Team Delft Wins Amazon Picking Challenge

Year two of the Amazon Picking Challenge results in robots that are much, much closer to taking over for humans

3 min read
Amazon Picking Challenge winner Team Delft robot arm
Photo: Team Delft

With warehouses full of robots that can move shelves from place to place, the only reason that Amazon needs humans anymore is to pick things off of those shelves and put them into boxes, and pick other things out of boxes and put them onto those shelves. Amazon wants robots to be doing these tasks too, but it’s a hard problem—hard enough that the enormous bajillion dollar company is asking other roboticists to solve it for them.

The first Amazon Picking Challenge was held at ICRA last year in Seattle, Amazon’s home town. Amazon followed it up this year with another, tougher challenge at RoboCup 2016, which just wrapped up. And the winner is...Team Delft from the Netherlands! Relative to last year’s challenge, the performances were pretty impressive, and there’s already some video up on YouTube that shows how things went down.

This year’s Amazon Picking Challenge had two parts. From a “stationary and lightly populated inventory shelf” just like the ones that Kiva robots carry around, teams had to train their robot arms to autonomously do the following:

Stow Task — The stow task is to move 12 target items from a tote into bins on the shelf. The 12 target items in the tote will represent about 10 different products and be arranged so that some items are partially or completely occluded below other items. The tote will contain only the 12 target items. The target items can be stowed in any sequence and into any bin. The shelf will initially contain around 40 non-target items and each bin will contain between 1 and 10 items.

Pick Task — The pick task is to move 12 specified target items from the shelf into a tote. Each bin will contain between one and 10 items. Overall the 12 bins will contain around 50 items. There will be one target item for each bin and the target item must be picked from that bin. Some bins will feature a target item that is partially occluded or in contact with other items, but no items will be fully occluded. The shelf may contain all the announced items or a partial subset of them. The shelf may contain multiple copies of the same item, either in different bins or in the same bin. In the event there are multiple copies of a target item in a bin, any one can be picked, but not more than one. Target items may be picked in any sequence.

The actual items involved were selected “to represent popular kinds of products,” potentially including “books, cubic boxes, clothing, soft objects, and irregularly shaped objects.” Each robot had to do as much picking or stowing as it could in 15 minutes, and points were awarded for 
stowing and picking each item, with more points going to items that were stowed in or picked from bins that were cluttered up with other stuff. Dropping things, or even nudging an item so that it stuck out of its bin more than 0.5 cm, resulted in penalties. And this is all totally autonomous, which the rules are unambiguous about: “no human interaction (remote or physical) is allowed with the Robot after uploading the work order and starting the robot.”

* **Tasks**
1. Decide whether each statement agrees with the article on the Amazon Picking Challenge, answering yes or no and quoting the words that settle it. (a) The first challenge was held at ICRA in Seattle. (b) In the pick task, some target items may be fully occluded. (c) Each robot had 30 minutes to pick or stow.
2. List every kind of product that the article on the Amazon Picking Challenge says the challenge items could potentially include.
3. Copy the stretch of the article on the Amazon Picking Challenge from "Pick Task —" through "in any sequence.", swapping "shelf" for "rack" each time it appears.

* **Stored data entries**
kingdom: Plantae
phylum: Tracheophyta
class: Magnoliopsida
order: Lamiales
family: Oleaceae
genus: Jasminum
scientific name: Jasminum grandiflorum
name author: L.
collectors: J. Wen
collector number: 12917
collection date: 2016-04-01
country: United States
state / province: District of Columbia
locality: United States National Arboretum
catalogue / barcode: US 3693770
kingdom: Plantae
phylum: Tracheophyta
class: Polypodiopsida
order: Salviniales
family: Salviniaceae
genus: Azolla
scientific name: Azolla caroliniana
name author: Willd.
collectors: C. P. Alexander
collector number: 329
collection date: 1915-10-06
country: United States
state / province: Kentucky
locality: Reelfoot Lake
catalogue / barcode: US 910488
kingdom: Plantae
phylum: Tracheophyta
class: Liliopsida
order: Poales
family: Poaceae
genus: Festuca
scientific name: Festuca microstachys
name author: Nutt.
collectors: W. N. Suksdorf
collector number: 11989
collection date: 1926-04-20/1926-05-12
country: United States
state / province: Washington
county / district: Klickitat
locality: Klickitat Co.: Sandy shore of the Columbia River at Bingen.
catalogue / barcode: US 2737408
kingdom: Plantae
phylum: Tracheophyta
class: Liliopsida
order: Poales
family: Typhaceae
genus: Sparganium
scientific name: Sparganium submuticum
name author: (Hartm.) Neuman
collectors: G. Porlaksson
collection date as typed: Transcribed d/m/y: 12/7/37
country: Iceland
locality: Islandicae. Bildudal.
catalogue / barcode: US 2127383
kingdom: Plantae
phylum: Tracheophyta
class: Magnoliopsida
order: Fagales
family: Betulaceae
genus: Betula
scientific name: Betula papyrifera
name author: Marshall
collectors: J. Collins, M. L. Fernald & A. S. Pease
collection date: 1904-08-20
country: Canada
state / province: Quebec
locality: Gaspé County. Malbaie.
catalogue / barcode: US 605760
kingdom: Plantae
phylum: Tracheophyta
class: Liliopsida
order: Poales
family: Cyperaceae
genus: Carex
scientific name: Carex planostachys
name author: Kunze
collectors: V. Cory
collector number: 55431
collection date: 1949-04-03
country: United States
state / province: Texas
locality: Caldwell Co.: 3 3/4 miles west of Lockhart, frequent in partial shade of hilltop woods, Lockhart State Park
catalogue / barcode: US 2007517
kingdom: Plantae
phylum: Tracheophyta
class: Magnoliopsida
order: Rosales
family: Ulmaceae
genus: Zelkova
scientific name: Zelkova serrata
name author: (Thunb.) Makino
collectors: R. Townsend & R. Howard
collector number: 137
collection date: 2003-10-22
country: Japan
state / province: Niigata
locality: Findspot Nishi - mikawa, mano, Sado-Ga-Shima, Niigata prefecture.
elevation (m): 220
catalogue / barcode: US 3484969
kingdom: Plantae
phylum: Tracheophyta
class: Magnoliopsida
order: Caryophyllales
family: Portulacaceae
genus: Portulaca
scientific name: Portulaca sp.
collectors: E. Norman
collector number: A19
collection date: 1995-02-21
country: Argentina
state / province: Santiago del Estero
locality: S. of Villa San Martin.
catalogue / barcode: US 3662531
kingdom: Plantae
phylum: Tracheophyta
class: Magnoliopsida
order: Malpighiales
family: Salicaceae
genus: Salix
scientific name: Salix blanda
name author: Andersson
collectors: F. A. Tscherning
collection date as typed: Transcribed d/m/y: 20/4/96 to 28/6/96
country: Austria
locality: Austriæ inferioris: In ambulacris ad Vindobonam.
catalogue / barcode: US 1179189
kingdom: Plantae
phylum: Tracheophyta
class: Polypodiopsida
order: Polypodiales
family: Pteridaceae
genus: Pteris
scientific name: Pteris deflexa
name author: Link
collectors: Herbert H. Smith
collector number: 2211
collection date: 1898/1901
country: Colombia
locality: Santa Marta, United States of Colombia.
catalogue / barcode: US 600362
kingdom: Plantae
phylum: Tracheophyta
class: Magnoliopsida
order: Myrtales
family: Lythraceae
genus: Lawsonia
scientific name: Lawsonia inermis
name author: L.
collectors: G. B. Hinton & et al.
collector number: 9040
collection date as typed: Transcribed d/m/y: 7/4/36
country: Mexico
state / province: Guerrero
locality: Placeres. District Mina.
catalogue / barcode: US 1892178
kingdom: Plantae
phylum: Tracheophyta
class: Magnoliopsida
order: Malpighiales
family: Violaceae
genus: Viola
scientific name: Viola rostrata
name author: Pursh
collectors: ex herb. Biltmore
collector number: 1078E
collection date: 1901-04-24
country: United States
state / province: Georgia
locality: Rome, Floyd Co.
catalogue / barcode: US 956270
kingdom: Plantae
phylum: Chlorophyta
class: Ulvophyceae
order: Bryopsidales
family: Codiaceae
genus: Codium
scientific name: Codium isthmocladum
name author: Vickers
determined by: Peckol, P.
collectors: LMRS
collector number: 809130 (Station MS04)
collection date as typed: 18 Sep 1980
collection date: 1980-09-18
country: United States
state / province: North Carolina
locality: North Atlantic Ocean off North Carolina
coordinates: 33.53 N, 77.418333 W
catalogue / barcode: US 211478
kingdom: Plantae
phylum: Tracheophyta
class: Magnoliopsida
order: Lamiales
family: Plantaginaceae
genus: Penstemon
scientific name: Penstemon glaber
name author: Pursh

* **Task solutions**
1.
(a) Yes: "The first Amazon Picking Challenge was held at ICRA last year in Seattle"
(b) No: "no items will be fully occluded"
(c) No: "Each robot had to do as much picking or stowing as it could in 15 minutes"

2. books, cubic boxes, clothing, soft objects, irregularly shaped objects

3.
Pick Task — The pick task is to move 12 specified target items from the rack into a tote. Each bin will contain between one and 10 items. Overall the 12 bins will contain around 50 items. There will be one target item for each bin and the target item must be picked from that bin. Some bins will feature a target item that is partially occluded or in contact with other items, but no items will be fully occluded. The rack may contain all the announced items or a partial subset of them. The rack may contain multiple copies of the same item, either in different bins or in the same bin. In the event there are multiple copies of a target item in a bin, any one can be picked, but not more than one. Target items may be picked in any sequence.